Over a decade of DDOS--any progress yet?

Valdis.Kletnieks at vt.edu Valdis.Kletnieks at vt.edu
Wed Dec 8 21:38:14 UTC 2010


On Wed, 08 Dec 2010 07:43:52 PST, JC Dill said:

> Why isn't ANYONE going after Microsoft over this?  If Microsoft were 
> held accountable for the spam and DDOSs that spew from their crappy 
> software, they would find a way to stop the problem.  I've raised this 
> issue before, IMHO Windows OSs are "attractive nuisances" and that legal 
> argument can be used to hold Microsoft responsible for not putting an 
> adequate "fence" around their "attractive nuisance".

Unfortunately, this is one you really don't want to do.  Microsoft's current
offerings are about as hardened as the competition (Apple and Linux, mostly)
right out of the box.  And it's not clear that you can *make* a system much
harder and still sell it to consumers (try using a Linux box with SELinux
turned on in full MLS/MCS mode - quite secure, but *not* the easiest thing in
the world to admin, especially if you ever add a third-party program that
doesn't have a suitable MLS security policy description already).

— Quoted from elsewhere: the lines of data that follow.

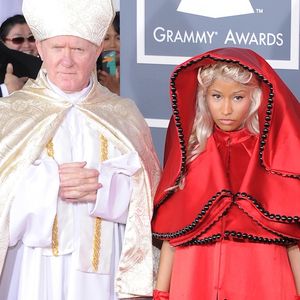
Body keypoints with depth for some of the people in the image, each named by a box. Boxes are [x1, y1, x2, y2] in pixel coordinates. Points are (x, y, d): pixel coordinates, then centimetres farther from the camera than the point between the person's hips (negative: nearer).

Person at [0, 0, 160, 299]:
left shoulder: (123, 115, 7)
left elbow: (147, 196, 1)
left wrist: (104, 189, -16)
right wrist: (47, 184, -18)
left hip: (101, 269, 1)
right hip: (33, 271, -1)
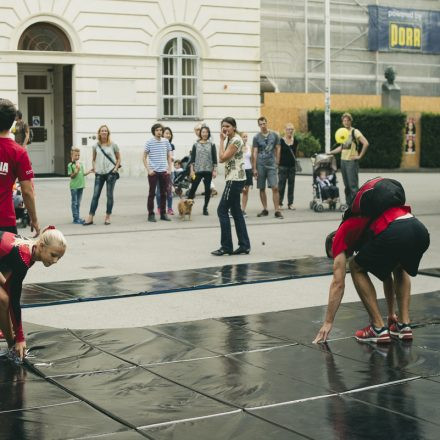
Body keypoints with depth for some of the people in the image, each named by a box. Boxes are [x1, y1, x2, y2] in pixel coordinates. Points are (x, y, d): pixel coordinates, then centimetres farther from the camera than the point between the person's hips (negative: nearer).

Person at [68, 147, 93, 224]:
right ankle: (75, 218, 1)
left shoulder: (81, 164, 10)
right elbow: (72, 176, -11)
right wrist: (77, 170, -22)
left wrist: (89, 172, 4)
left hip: (81, 186, 6)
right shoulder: (70, 165, -7)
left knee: (78, 203, 12)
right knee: (74, 203, -1)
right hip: (74, 186, -6)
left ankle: (77, 217, 18)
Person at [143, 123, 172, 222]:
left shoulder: (166, 141, 6)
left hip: (164, 172, 3)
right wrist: (148, 170, -9)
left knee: (164, 193, 8)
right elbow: (144, 157, -1)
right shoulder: (149, 142, -3)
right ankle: (151, 214, 6)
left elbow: (169, 156, 14)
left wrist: (169, 169, 6)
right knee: (152, 193, 1)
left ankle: (163, 214, 17)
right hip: (153, 172, -3)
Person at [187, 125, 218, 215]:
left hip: (208, 171, 0)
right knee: (193, 188, -4)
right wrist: (191, 170, -3)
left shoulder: (212, 145, 4)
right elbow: (192, 159, 4)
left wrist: (215, 170, -2)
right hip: (198, 170, 0)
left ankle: (205, 208, 13)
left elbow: (214, 159, 4)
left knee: (208, 189, 2)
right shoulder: (196, 145, 5)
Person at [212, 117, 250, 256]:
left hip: (235, 179, -10)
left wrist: (222, 140, -13)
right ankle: (244, 245, 12)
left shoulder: (236, 140, -14)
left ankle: (226, 246, -6)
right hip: (233, 179, 10)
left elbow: (222, 158, -18)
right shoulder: (229, 140, 16)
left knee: (222, 210, -8)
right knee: (236, 211, 10)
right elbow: (223, 158, 13)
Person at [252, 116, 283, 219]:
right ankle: (265, 209, 16)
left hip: (271, 165, -1)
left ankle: (277, 210, -8)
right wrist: (254, 169, -2)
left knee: (275, 187, -9)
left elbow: (277, 149, 12)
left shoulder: (274, 135, 5)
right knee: (262, 188, 6)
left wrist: (277, 162, 5)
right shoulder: (256, 137, 3)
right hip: (260, 165, 1)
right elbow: (254, 153, 2)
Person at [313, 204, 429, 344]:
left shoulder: (341, 234, 24)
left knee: (357, 268, 21)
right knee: (400, 268, 37)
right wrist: (391, 313, 59)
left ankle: (378, 328, 16)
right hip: (421, 231, 6)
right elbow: (387, 274, 50)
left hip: (394, 235, -6)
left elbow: (338, 284, 18)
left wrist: (328, 323, 24)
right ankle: (404, 325, 26)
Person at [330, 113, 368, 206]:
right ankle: (348, 204, 16)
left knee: (353, 185, -9)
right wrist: (330, 152, 18)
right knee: (347, 185, 10)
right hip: (343, 160, 7)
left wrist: (360, 156, -13)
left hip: (352, 161, -7)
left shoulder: (355, 132, -7)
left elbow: (366, 143, -14)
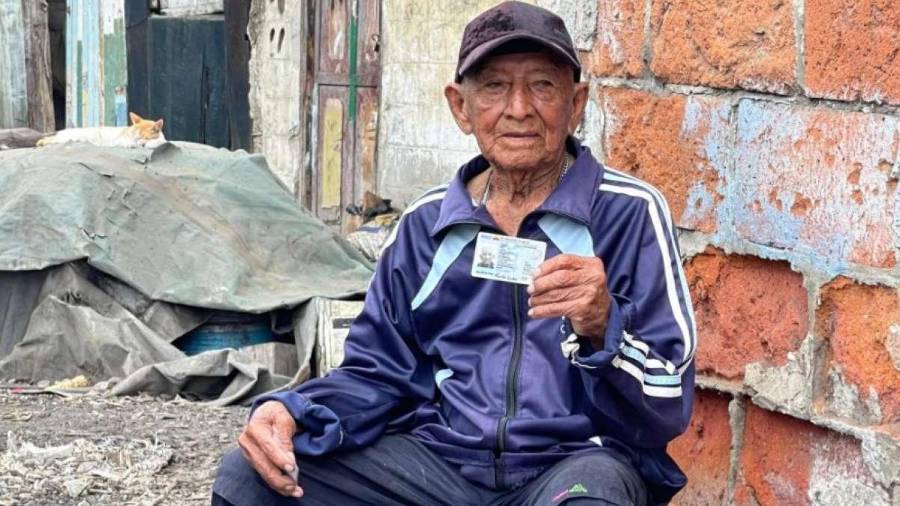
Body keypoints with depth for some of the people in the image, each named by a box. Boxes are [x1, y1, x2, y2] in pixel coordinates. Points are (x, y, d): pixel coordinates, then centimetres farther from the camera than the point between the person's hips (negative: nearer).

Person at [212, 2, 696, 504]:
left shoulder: (630, 214, -4)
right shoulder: (424, 224, 9)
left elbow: (667, 411, -6)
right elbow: (380, 373, 15)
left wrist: (602, 329, -26)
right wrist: (295, 414, -6)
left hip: (579, 460, -3)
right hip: (441, 459, 4)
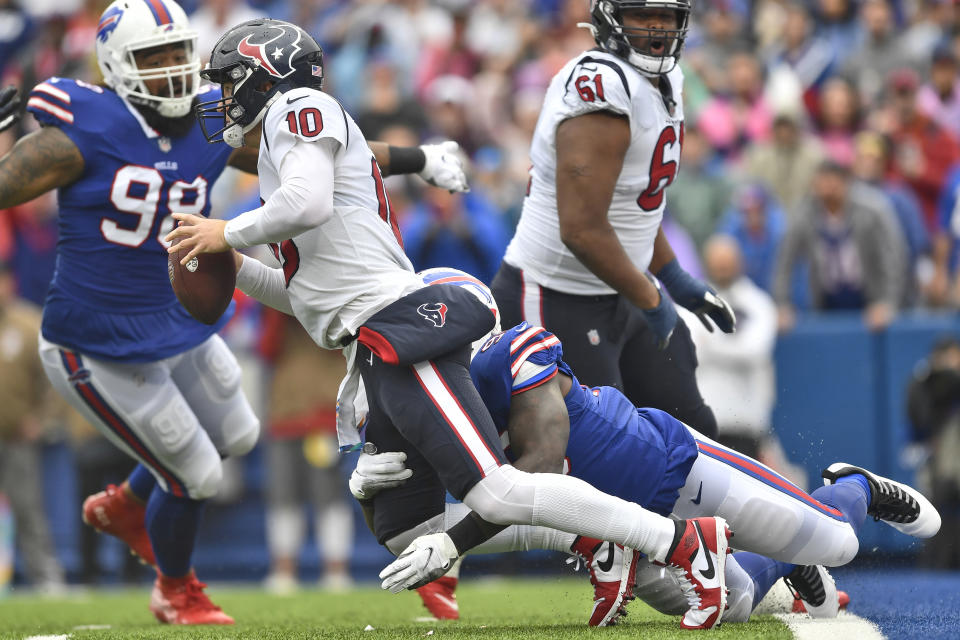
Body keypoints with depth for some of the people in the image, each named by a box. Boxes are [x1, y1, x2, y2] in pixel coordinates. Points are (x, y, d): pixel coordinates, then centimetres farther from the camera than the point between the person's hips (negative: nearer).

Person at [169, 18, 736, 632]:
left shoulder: (297, 108, 2)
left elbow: (308, 205, -18)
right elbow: (312, 294, 31)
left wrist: (230, 233, -3)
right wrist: (238, 268, 21)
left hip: (399, 324, -10)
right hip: (381, 355, 10)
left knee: (495, 493, -20)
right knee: (404, 536, 5)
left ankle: (687, 541, -20)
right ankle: (606, 541, 1)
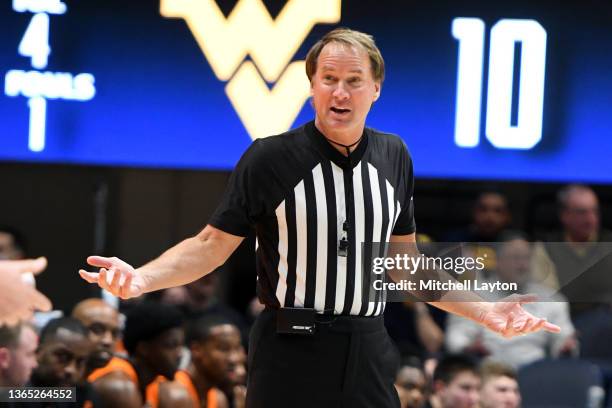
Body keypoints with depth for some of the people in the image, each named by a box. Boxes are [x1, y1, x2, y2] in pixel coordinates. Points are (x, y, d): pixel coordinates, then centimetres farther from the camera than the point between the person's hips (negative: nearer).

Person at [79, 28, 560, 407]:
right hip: (289, 355, -4)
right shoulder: (269, 158, -6)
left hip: (369, 361, 4)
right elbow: (211, 246, -2)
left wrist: (486, 311, 10)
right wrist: (142, 278, -18)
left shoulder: (393, 156, 8)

> If all the big ISPs banded together to file suit against Microsoft, they 
> could share the cost (and pain) of the lawsuit.

And if you win the lawsuit, what does that get you?  Microsoft goes broke,
quits shipping security updates to everybody - and things are even worse
than before, because now *everybody* is unpatched.

The second issue is that if you *do* establish a legal precident that
software vendors are liable for faults no matter what the contract/EULA
says, you're going to see pretty much all the open-source projects pack
up and go home unless they find a way to protect themselves.  Quite
likely some commercial software vendors will bail as well, or charge a *lot*
more for their stuff.

Be careful what you ask for, for you may surely get it.